● TO DO
The lines from the start of the data through the line with "Document page, 2001x1125 pixels." are to be returned verbatim; all later lines are to be omitted.

[EXERCISE MATERIALS]

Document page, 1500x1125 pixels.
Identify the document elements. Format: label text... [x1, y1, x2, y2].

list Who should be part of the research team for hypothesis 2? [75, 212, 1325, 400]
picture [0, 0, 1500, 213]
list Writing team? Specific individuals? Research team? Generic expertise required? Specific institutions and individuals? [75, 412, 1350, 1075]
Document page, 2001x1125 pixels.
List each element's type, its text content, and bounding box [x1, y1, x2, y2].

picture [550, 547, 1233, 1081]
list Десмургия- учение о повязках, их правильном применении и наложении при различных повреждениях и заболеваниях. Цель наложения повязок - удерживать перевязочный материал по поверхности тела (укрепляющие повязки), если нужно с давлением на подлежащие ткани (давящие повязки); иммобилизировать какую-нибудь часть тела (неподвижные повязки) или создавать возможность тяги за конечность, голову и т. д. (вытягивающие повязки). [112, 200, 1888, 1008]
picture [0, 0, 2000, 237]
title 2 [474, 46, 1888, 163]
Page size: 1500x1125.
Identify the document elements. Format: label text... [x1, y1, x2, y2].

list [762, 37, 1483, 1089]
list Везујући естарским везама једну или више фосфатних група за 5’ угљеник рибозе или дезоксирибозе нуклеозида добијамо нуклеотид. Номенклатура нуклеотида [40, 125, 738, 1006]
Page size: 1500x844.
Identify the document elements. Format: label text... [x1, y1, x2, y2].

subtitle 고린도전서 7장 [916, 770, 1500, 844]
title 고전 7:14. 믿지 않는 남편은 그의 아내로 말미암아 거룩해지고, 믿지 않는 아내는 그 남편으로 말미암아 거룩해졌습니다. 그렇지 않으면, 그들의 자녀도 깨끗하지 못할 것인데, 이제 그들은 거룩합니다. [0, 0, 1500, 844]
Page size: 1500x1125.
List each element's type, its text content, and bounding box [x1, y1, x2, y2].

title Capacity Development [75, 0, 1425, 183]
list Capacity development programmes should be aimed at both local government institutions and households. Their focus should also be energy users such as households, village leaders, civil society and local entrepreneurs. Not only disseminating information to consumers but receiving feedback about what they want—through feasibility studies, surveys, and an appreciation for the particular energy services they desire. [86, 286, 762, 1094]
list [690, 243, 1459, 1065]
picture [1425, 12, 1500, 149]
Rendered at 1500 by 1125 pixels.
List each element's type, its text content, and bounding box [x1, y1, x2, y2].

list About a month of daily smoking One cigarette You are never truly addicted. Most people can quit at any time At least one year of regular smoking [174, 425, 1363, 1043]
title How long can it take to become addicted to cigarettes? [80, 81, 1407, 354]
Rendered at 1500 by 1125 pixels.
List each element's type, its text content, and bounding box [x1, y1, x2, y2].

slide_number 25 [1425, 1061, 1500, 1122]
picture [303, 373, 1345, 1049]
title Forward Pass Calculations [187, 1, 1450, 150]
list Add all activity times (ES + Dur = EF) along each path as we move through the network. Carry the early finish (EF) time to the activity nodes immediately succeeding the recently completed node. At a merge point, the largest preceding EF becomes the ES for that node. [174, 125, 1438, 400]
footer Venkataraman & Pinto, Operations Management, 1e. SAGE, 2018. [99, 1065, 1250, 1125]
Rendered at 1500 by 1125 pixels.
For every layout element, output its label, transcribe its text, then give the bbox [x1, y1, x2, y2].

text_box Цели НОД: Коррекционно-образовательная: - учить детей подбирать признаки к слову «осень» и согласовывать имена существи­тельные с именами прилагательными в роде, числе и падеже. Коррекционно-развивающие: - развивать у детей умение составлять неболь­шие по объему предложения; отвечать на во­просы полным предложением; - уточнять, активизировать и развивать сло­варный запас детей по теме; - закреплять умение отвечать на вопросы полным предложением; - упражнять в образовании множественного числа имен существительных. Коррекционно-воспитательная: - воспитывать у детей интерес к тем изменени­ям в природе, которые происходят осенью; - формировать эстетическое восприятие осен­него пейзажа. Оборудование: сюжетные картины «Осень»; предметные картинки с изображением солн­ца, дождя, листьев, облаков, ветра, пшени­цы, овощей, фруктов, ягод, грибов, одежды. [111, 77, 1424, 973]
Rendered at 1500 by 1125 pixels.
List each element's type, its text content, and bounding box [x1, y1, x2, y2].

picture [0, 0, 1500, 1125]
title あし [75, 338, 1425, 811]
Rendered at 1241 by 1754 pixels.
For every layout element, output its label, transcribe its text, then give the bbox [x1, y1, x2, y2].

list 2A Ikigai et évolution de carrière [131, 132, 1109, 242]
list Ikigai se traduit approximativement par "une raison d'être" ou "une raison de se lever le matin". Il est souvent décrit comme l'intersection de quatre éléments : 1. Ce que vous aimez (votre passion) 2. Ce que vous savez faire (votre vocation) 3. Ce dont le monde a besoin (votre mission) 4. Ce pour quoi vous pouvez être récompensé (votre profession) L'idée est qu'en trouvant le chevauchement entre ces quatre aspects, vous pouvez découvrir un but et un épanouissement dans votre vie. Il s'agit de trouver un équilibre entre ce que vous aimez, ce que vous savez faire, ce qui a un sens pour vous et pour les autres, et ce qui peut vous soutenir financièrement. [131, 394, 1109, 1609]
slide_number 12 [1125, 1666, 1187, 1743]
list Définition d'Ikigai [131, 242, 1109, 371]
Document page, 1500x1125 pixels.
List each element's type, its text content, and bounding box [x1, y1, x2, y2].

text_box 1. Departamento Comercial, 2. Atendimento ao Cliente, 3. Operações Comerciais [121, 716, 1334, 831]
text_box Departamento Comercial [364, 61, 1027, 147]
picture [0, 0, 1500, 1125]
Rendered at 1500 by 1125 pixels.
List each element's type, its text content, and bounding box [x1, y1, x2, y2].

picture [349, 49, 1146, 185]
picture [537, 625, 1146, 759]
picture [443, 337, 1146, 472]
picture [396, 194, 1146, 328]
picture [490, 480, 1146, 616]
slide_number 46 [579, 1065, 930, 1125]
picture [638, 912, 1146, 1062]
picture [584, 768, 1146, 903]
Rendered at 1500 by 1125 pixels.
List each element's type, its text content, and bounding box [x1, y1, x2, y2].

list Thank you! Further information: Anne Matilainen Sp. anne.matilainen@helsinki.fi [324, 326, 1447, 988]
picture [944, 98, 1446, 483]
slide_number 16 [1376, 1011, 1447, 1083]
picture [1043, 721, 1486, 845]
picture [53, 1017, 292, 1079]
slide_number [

[/EXERCISE MATERIALS]

● RESULT OF THE EXERCISE
Document page, 1500x1125 pixels.
Identify the document elements. Format: label text... [x1, y1, x2, y2].

list Who should be part of the research team for hypothesis 2? [75, 212, 1325, 400]
picture [0, 0, 1500, 213]
list Writing team? Specific individuals? Research team? Generic expertise required? Specific institutions and individuals? [75, 412, 1350, 1075]
Document page, 2001x1125 pixels.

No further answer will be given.